Eric Chantelauze, from an original idea by Gabrielle Jourdain, English translation by Quentin Bruno
Aria Entertainment and WEF Productions from an original French production by Musidrama & Bureau Sauvage
Monument, London

Charles Angiama and Aoife Kennan in C-o-n-t-a-c-t (Greenwich) Credit: Pamela Raith

I saw a live theatre performance this week, the first in something approaching six months.

I expect a lot of recent reviews start with more or less these words—a succinct reflection of our theatre-going times that totally fails to convey the momentousness of what they record.

The show I saw is itself also a reflection of our times in both form and content.

C-o-n-t-a-c-t, is a piece of COVID-tailored theatre that emerged from co-writers Samuel Sené and Gabrielle Jourdain's need to reconnect with their work and audiences.

It is an outdoor, all-weather promenade event where live performances are given by actors delivered to a pre-recorded soundtrack of Eric Chantelauze’s script (translation by Quentin Bruno), Cyril Barbessol’s music and various sound effects. The track is heard through headphones via a mobile phone app (developed by Jean-Philippe Marie de Chastenay and Touaregs) assuring audio clarity for everyone.

The setting is very informal. The action starts when the audience realise they can hear the thoughts of a young woman walking by and we start to follow her.

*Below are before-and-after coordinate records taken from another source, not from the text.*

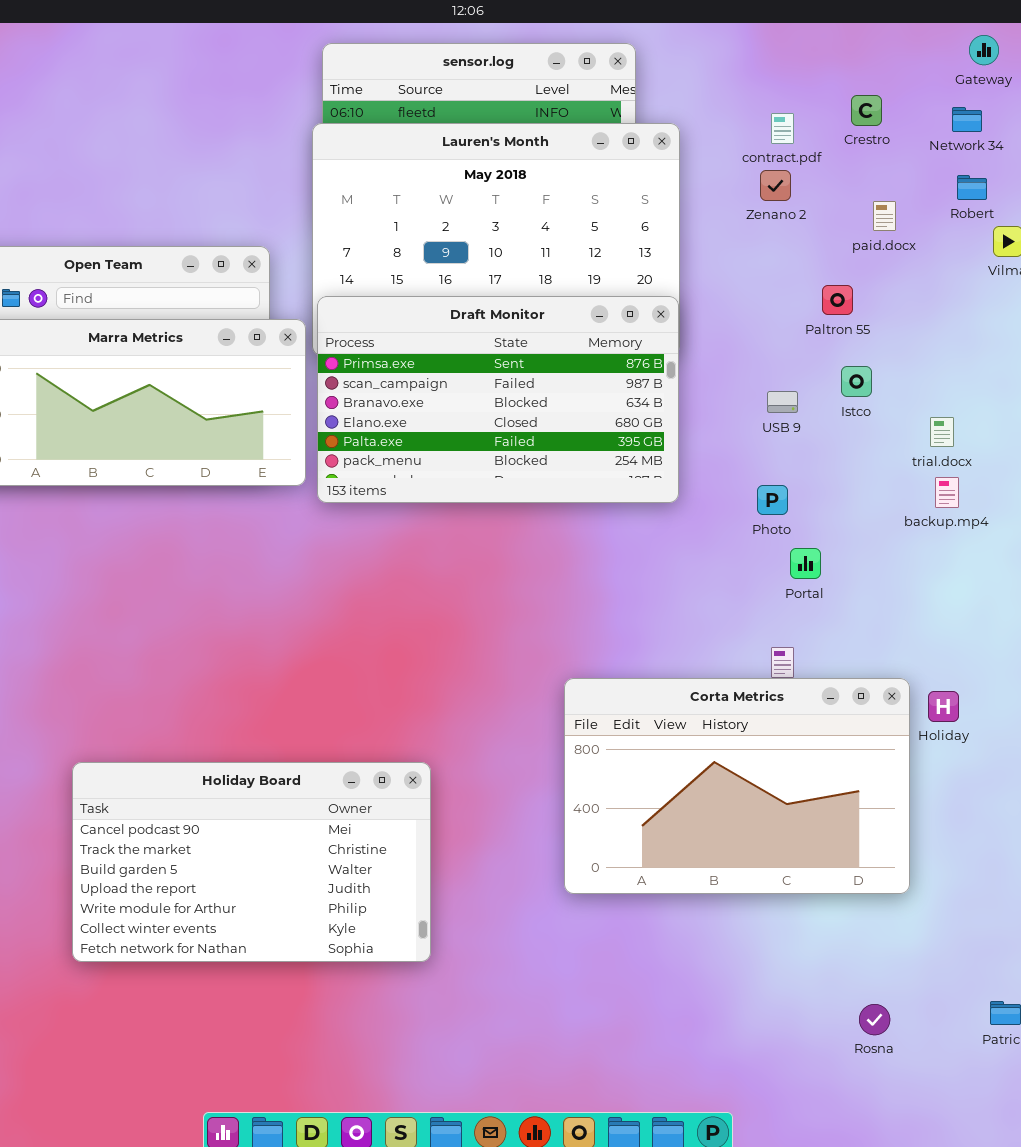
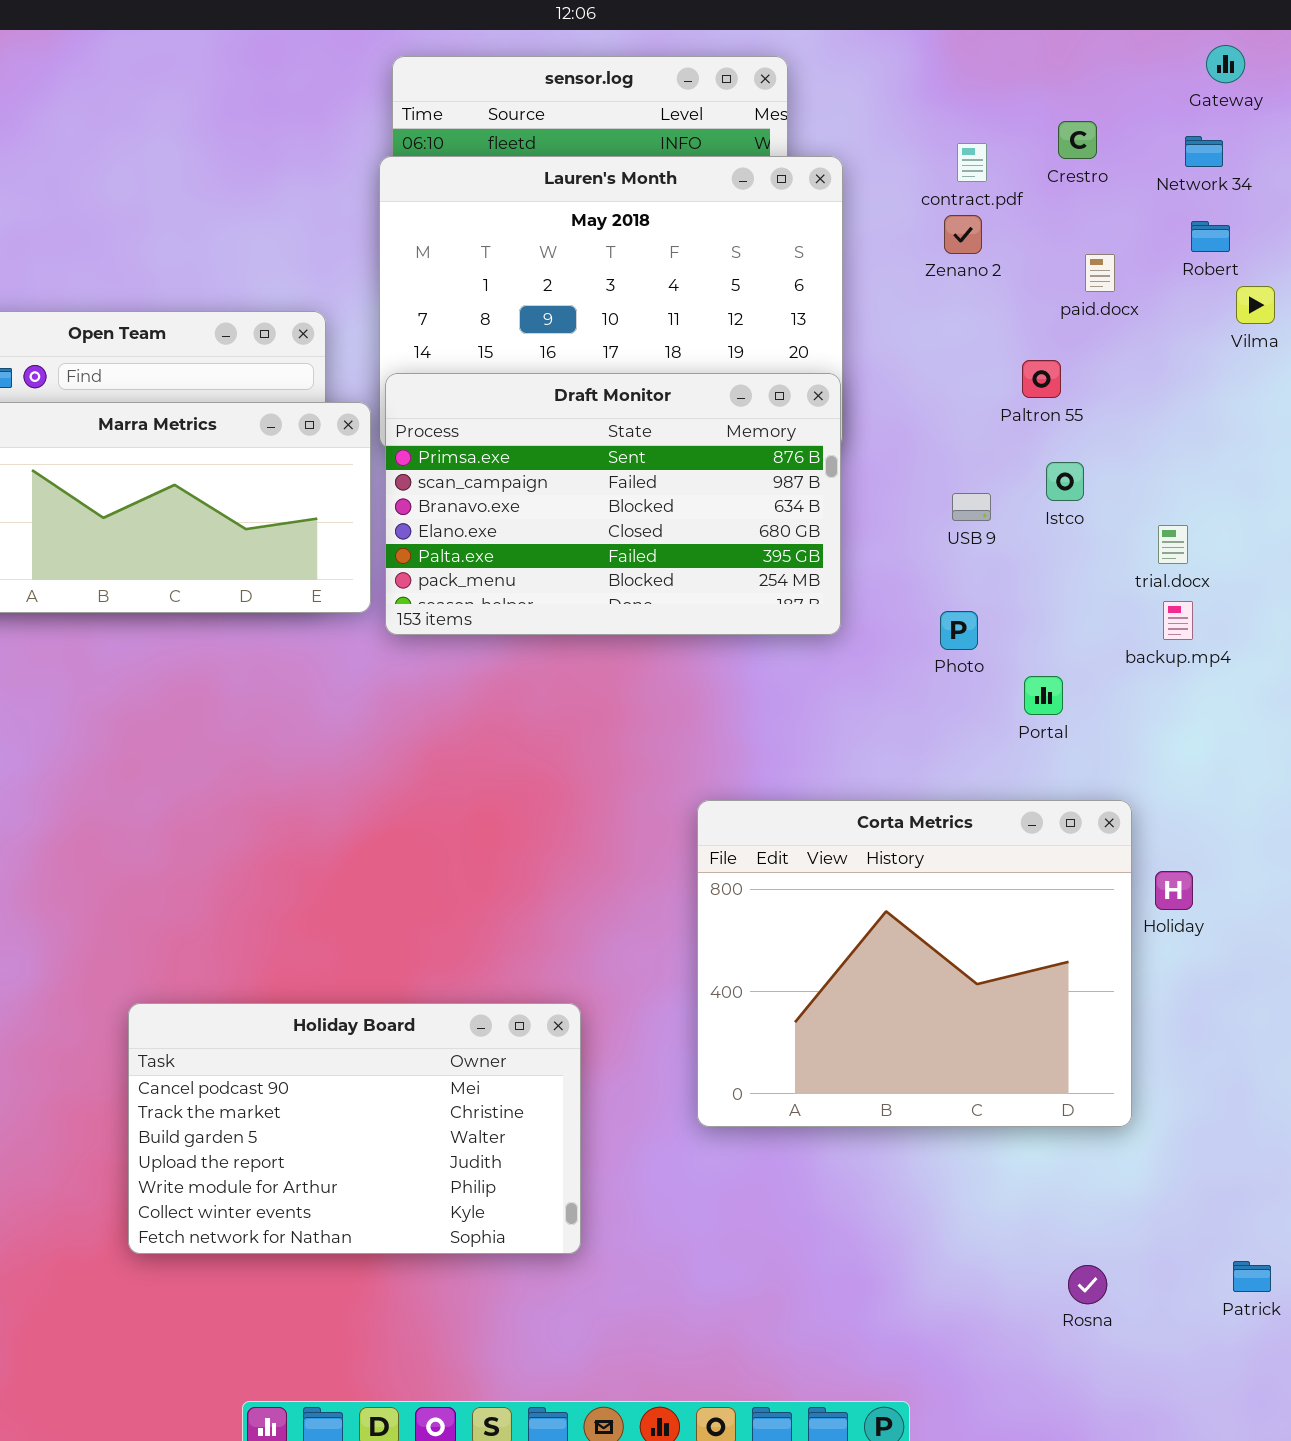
Portal: [790,548,821,579] -> [1024,676,1063,715], moved
Corta Metrics: [564,678,910,894] -> [697,800,1132,1127], resized
Holiday Board: [72,762,431,962] -> [128,1003,581,1254], moved

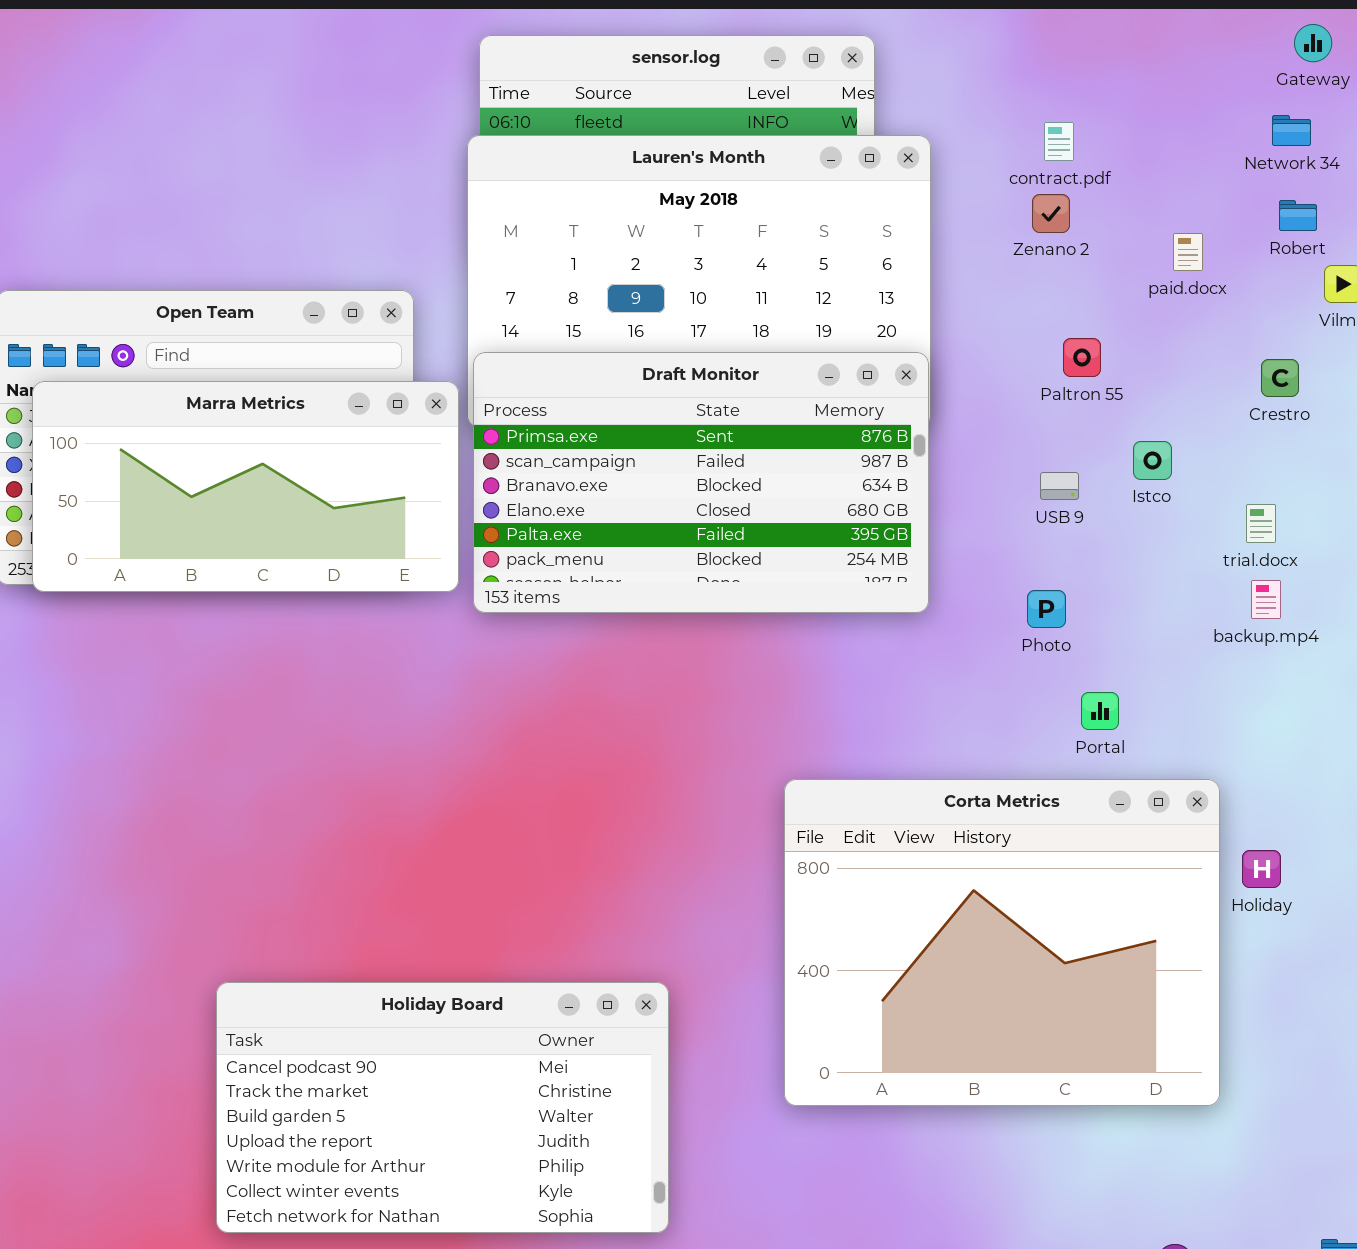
Crestro: [1058,121,1097,159] -> [1261,359,1299,397], moved
Paltron 55: [1022,360,1061,398] -> [1063,338,1101,377], moved
Portal: [1024,676,1063,715] -> [1081,692,1119,730], moved

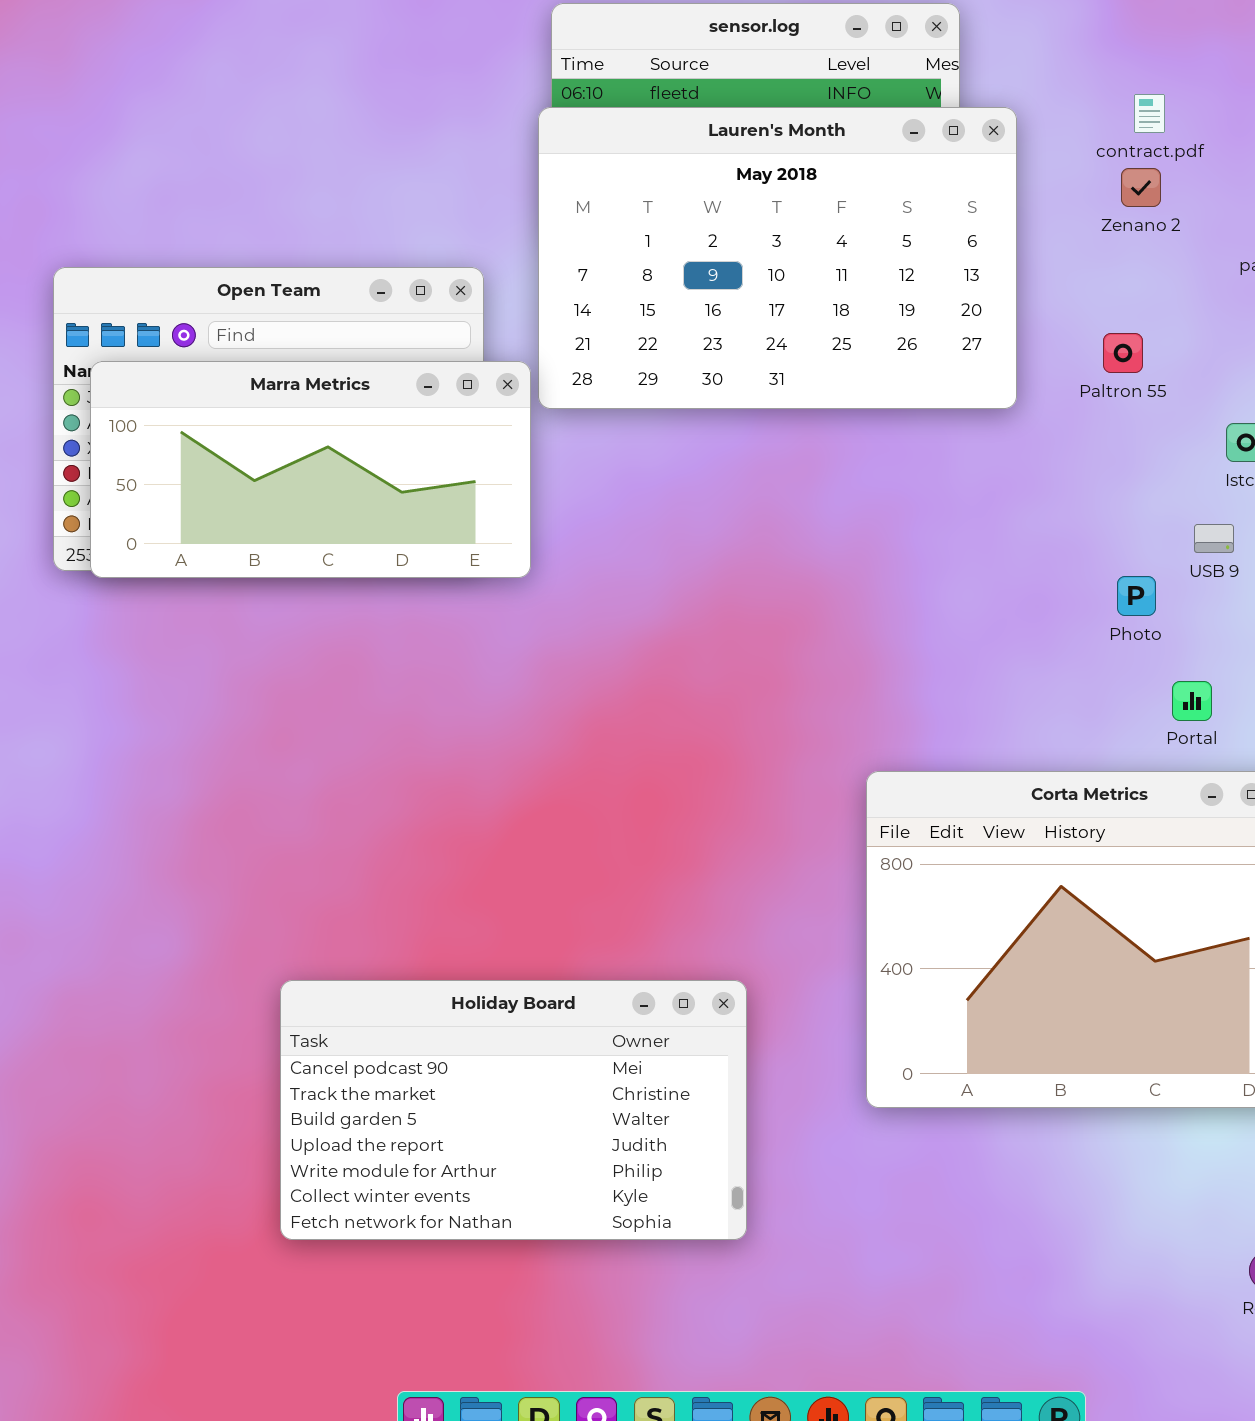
Paltron 55: [1063,338,1101,377] -> [1103,333,1143,373], moved
Draft Monitor: [473,352,929,613] -> none, closed
USB 9: [1040,472,1079,500] -> [1194,524,1234,553], moved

This is Sarah who lives a socially distanced life; she is emotionally isolated and becoming physically ill, though what ails her isn’t coronavirus but the damaging properties of unprocessed loss and grief. A stranger approaches her but he is not the danger that he seems at first, his unexpected superpower holding the key to her emotional redemption.

It is a short, warm-hearted, intimate story better suited to a small venue that finds itself somewhat out of scale with its outdoors, spread-out transmission.

Although Samuel Sené’s direction goes some way to overcome the open spaces and create effecting moments, the backdrop of Tower Bridge illuminated against the dusk-dark sky was one of a few distractions, and the joggers with puzzled looks who ran through the gaps created by our social distancing broke the magical link.

The self-distancing audience hears the same soundtrack and watches the same action but nonetheless remains a gathering of clusters with no sense of having a collective experience. And it doesn’t help knowing that in other locations in London at the same time, other audiences are listening to the same soundtrack voiced by Aoife Kennan and Richard Heap, although they could be watching one of three pairs of performers.

Ours were Laura White, sweet and engaging and appearing all the more vulnerable against the massive Shard lit up like Christmas, and Max Gold mixing down-to-earth ordinary with powers of healing.

Whilst I understand the commercial imperative for an element of kit-form creativity, mix and match casting and volume delivery to the show’s financial viability, it niggles me in a way that seeing Les Mis and knowing there are tens if not hundreds of almost identical productions happening across the world does not. Perhaps this is another part of the new normal to which I will have to become accustomed.

For the meantime, to be sure I am very happy to be seeing live performance again and C-o-n-t-a-c-t’s format means that it can play any number and variety of locations and reach audiences who are not yet ready to go inside theatres and that has to be a good thing.

C-o-n-t-a-c-t can be seen at three London locations: Monument EC3, Clapham Common SW4 and Greenwich SE10.